Placebo-controlled trials are particularly important when outcomes are based on patients’ subjective rating [26]. This trial is justified because there is a need to [1] demonstrate the true treatment effect of this intervention, [2] control for the bias that is associated with the tangible intervention and [3] provide a quantification of the adverse events of this intervention.

The anticipated benefits of SCPB in ACSS include improved post-operative pain control, resulting in a reduced length of hospital stay, decreased opioid requirements and an improved patient experience. Alternatively, this placebo-controlled trial may demonstrate no benefit from SCPB, and in that case, an unnecessary percutaneous procedure and administration of a medication will be avoided.
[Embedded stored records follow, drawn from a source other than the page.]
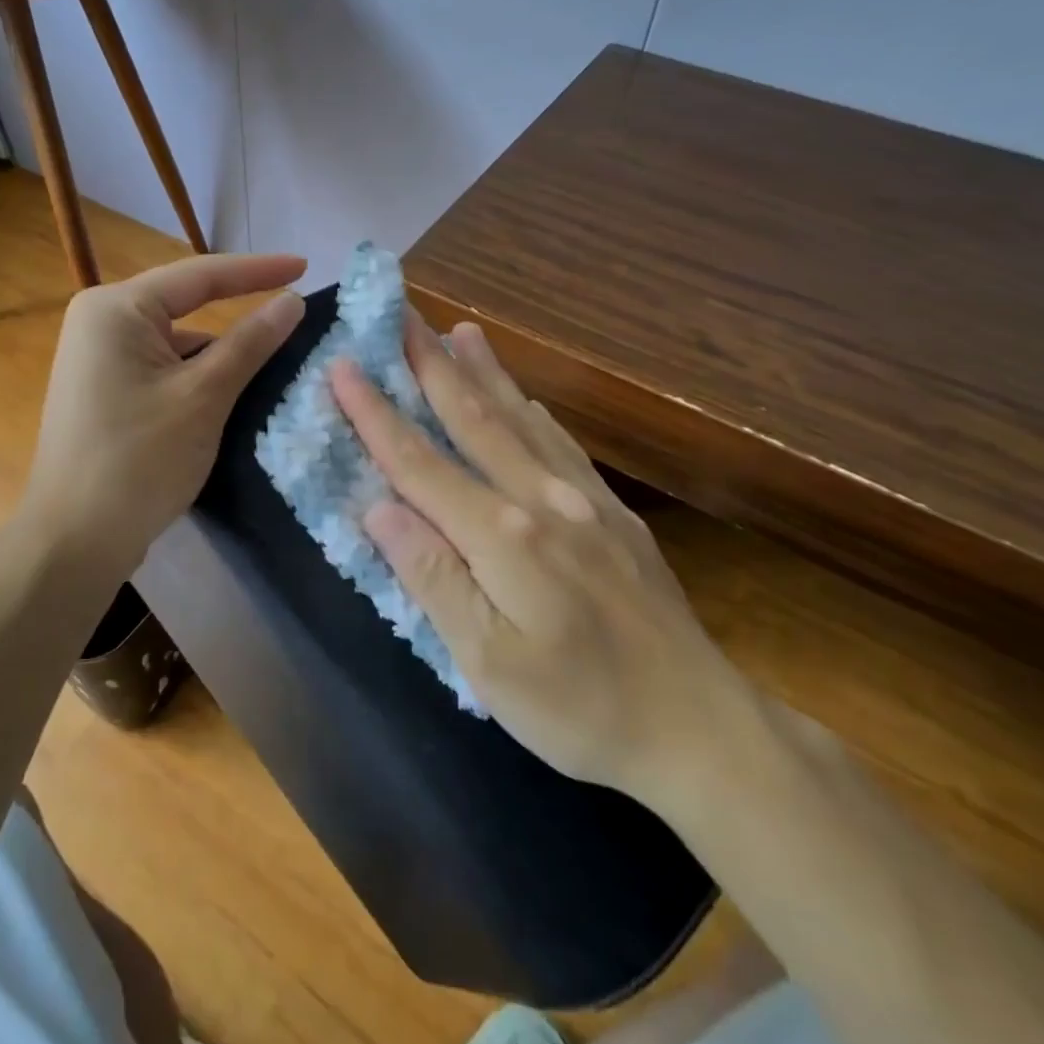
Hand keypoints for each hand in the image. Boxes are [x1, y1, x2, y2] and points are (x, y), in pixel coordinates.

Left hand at [23, 254, 306, 574]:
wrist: (74, 540)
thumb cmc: (139, 460)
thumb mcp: (204, 397)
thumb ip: (249, 343)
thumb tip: (291, 300)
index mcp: (115, 309)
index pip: (199, 276)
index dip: (258, 270)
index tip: (306, 265)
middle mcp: (100, 322)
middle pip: (185, 307)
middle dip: (239, 315)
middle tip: (295, 316)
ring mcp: (98, 359)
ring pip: (176, 342)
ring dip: (220, 355)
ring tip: (275, 365)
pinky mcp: (104, 390)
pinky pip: (162, 368)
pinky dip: (197, 378)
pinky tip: (231, 397)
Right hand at [330, 313, 760, 813]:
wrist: (700, 729)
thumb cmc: (580, 710)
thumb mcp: (487, 664)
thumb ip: (433, 577)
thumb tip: (379, 507)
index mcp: (503, 536)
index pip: (420, 462)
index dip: (376, 413)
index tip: (343, 364)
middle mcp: (542, 498)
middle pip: (473, 418)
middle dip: (430, 365)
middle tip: (402, 315)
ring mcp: (584, 500)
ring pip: (520, 419)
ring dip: (484, 371)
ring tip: (459, 329)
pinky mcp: (614, 514)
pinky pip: (562, 444)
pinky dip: (533, 409)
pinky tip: (524, 395)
Potential limitations of this trial include a possible slow rate of recruitment secondary to patient concern over participating in an interventional placebo trial. This is a well-known issue for placebo trials (in surgery in particular); however, these trials are important and have been shown to be feasible [27, 28]. Second, we have chosen a power of 80% in our sample size calculation. Whilst this could be regarded as low power, it is consistent with conventional values; although we do acknowledge the possibility of type II error if the effect size is not as strong as predicted [29].

Trial status

The trial is in the recruitment stage. The first patient was enrolled on October 21, 2019. Seventeen patients have been recruited to date. This is protocol version 11 (11/6/21). Recruitment is anticipated to be completed in October 2022.